-- TRY IT --
The answer must be an exact copy of all the data below.

[Transcribed page contents]
+++

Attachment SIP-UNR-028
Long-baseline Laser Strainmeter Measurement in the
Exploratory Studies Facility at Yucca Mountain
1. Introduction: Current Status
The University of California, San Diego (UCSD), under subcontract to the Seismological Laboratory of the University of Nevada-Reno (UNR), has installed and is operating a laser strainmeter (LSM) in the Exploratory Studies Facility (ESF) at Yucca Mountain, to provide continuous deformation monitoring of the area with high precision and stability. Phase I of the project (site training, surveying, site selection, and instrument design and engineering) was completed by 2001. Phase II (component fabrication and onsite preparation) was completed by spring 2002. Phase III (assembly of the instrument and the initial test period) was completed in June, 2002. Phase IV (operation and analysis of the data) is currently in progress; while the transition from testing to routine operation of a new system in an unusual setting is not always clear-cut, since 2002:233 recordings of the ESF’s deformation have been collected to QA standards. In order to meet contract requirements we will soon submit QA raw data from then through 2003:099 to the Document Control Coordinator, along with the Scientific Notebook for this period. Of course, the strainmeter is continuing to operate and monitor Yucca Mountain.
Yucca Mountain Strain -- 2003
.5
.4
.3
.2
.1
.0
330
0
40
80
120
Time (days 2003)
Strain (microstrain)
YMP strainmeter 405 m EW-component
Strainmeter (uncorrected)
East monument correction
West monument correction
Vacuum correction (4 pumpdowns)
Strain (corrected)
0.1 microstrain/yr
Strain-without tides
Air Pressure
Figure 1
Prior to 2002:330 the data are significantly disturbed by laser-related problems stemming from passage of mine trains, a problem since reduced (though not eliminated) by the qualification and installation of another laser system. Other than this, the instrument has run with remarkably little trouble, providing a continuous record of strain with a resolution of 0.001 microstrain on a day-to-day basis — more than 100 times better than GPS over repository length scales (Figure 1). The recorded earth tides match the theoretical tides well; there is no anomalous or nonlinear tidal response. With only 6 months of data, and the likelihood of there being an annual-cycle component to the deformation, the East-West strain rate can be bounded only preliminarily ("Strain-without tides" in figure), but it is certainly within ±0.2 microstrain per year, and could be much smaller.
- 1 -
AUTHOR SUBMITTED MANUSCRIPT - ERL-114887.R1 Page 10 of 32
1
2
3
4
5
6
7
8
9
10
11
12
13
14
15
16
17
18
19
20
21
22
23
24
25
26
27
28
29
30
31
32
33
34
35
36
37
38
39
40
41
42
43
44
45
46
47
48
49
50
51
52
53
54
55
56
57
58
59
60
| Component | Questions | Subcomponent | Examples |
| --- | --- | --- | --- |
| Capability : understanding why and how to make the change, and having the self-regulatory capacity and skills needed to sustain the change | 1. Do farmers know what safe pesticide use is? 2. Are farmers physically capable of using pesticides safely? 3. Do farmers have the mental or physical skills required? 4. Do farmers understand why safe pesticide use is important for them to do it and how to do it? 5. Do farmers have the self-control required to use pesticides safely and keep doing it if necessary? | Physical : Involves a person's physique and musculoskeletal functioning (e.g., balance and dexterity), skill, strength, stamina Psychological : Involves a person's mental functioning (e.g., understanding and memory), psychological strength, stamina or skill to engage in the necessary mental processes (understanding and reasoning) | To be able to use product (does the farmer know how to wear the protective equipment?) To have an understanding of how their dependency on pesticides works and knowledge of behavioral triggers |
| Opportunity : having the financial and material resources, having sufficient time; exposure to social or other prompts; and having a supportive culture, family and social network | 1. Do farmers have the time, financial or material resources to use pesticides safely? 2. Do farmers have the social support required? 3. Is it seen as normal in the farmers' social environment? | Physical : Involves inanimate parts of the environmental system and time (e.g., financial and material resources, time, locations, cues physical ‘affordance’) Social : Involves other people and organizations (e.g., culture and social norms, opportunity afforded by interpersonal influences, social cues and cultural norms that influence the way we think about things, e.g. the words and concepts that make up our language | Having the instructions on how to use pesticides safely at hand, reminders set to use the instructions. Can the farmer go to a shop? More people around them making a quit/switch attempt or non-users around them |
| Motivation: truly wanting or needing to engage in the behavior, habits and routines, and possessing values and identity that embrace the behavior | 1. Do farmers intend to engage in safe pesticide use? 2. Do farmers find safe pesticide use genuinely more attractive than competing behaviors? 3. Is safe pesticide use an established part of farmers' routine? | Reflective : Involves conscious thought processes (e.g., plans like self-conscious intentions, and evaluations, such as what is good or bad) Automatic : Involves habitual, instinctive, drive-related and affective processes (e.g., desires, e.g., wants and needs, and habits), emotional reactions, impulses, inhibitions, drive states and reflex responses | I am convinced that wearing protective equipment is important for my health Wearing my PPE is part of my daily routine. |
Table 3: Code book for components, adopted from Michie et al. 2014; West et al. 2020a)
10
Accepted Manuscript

+++

-- TASK OUTPUT --
Attachment SIP-UNR-028
Long-baseline Laser Strainmeter Measurement in the
Exploratory Studies Facility at Yucca Mountain
1. Introduction: Current Status
The University of California, San Diego (UCSD), under subcontract to the Seismological Laboratory of the University of Nevada-Reno (UNR), has installed and is operating a laser strainmeter (LSM) in the Exploratory Studies Facility (ESF) at Yucca Mountain, to provide continuous deformation monitoring of the area with high precision and stability. Phase I of the project (site training, surveying, site selection, and instrument design and engineering) was completed by 2001. Phase II (component fabrication and onsite preparation) was completed by spring 2002. Phase III (assembly of the instrument and the initial test period) was completed in June, 2002. Phase IV (operation and analysis of the data) is currently in progress; while the transition from testing to routine operation of a new system in an unusual setting is not always clear-cut, since 2002:233 recordings of the ESF’s deformation have been collected to QA standards. In order to meet contract requirements we will soon submit QA raw data from then through 2003:099 to the Document Control Coordinator, along with the Scientific Notebook for this period. Of course, the strainmeter is continuing to operate and monitor Yucca Mountain.
Yucca Mountain Strain -- 2003
.5
.4
.3
.2
.1
.0
330
0
40
80
120
Time (days 2003)
Strain (microstrain)
YMP strainmeter 405 m EW-component
Strainmeter (uncorrected)
East monument correction
West monument correction
Vacuum correction (4 pumpdowns)
Strain (corrected)
0.1 microstrain/yr
Strain-without tides
Air Pressure
Figure 1
Prior to 2002:330 the data are significantly disturbed by laser-related problems stemming from passage of mine trains, a problem since reduced (though not eliminated) by the qualification and installation of another laser system. Other than this, the instrument has run with remarkably little trouble, providing a continuous record of strain with a resolution of 0.001 microstrain on a day-to-day basis — more than 100 times better than GPS over repository length scales (Figure 1). The recorded earth tides match the theoretical tides well; there is no anomalous or nonlinear tidal response. With only 6 months of data, and the likelihood of there being an annual-cycle component to the deformation, the East-West strain rate can be bounded only preliminarily ("Strain-without tides" in figure), but it is certainly within ±0.2 microstrain per year, and could be much smaller.
- 1 -
AUTHOR SUBMITTED MANUSCRIPT - ERL-114887.R1 Page 10 of 32
1
2
3
4
5
6
7
8
9
10
11
12
13
14
15
16
17
18
19
20
21
22
23
24
25
26
27
28
29
30
31
32
33
34
35
36
37
38
39
40
41
42
43
44
45
46
47
48
49
50
51
52
53
54
55
56
57
58
59
60
| Component | Questions | Subcomponent | Examples |
| --- | --- | --- | --- |
| Capability : understanding why and how to make the change, and having the self-regulatory capacity and skills needed to sustain the change | 1. Do farmers know what safe pesticide use is? 2. Are farmers physically capable of using pesticides safely? 3. Do farmers have the mental or physical skills required? 4. Do farmers understand why safe pesticide use is important for them to do it and how to do it? 5. Do farmers have the self-control required to use pesticides safely and keep doing it if necessary? | Physical : Involves a person's physique and musculoskeletal functioning (e.g., balance and dexterity), skill, strength, stamina Psychological : Involves a person's mental functioning (e.g., understanding and memory), psychological strength, stamina or skill to engage in the necessary mental processes (understanding and reasoning) | To be able to use product (does the farmer know how to wear the protective equipment?) To have an understanding of how their dependency on pesticides works and knowledge of behavioral triggers |
| Opportunity : having the financial and material resources, having sufficient time; exposure to social or other prompts; and having a supportive culture, family and social network | 1. Do farmers have the time, financial or material resources to use pesticides safely? 2. Do farmers have the social support required? 3. Is it seen as normal in the farmers' social environment? | Physical : Involves inanimate parts of the environmental system and time (e.g., financial and material resources, time, locations, cues physical ‘affordance’) Social : Involves other people and organizations (e.g., culture and social norms, opportunity afforded by interpersonal influences, social cues and cultural norms that influence the way we think about things, e.g. the words and concepts that make up our language | Having the instructions on how to use pesticides safely at hand, reminders set to use the instructions. Can the farmer go to a shop? More people around them making a quit/switch attempt or non-users around them |
| Motivation: truly wanting or needing to engage in the behavior, habits and routines, and possessing values and identity that embrace the behavior | 1. Do farmers intend to engage in safe pesticide use? 2. Do farmers find safe pesticide use genuinely more attractive than competing behaviors? 3. Is safe pesticide use an established part of farmers' routine? | Reflective : Involves conscious thought processes (e.g., plans like self-conscious intentions, and evaluations, such as what is good or bad) Automatic : Involves habitual, instinctive, drive-related and affective processes (e.g., desires, e.g., wants and needs, and habits), emotional reactions, impulses, inhibitions, drive states and reflex responses | I am convinced that wearing protective equipment is important for my health Wearing my PPE is part of my daily routine. |
Table 3: Code book for components, adopted from Michie et al. 2014; West et al. 2020a)
10
Accepted Manuscript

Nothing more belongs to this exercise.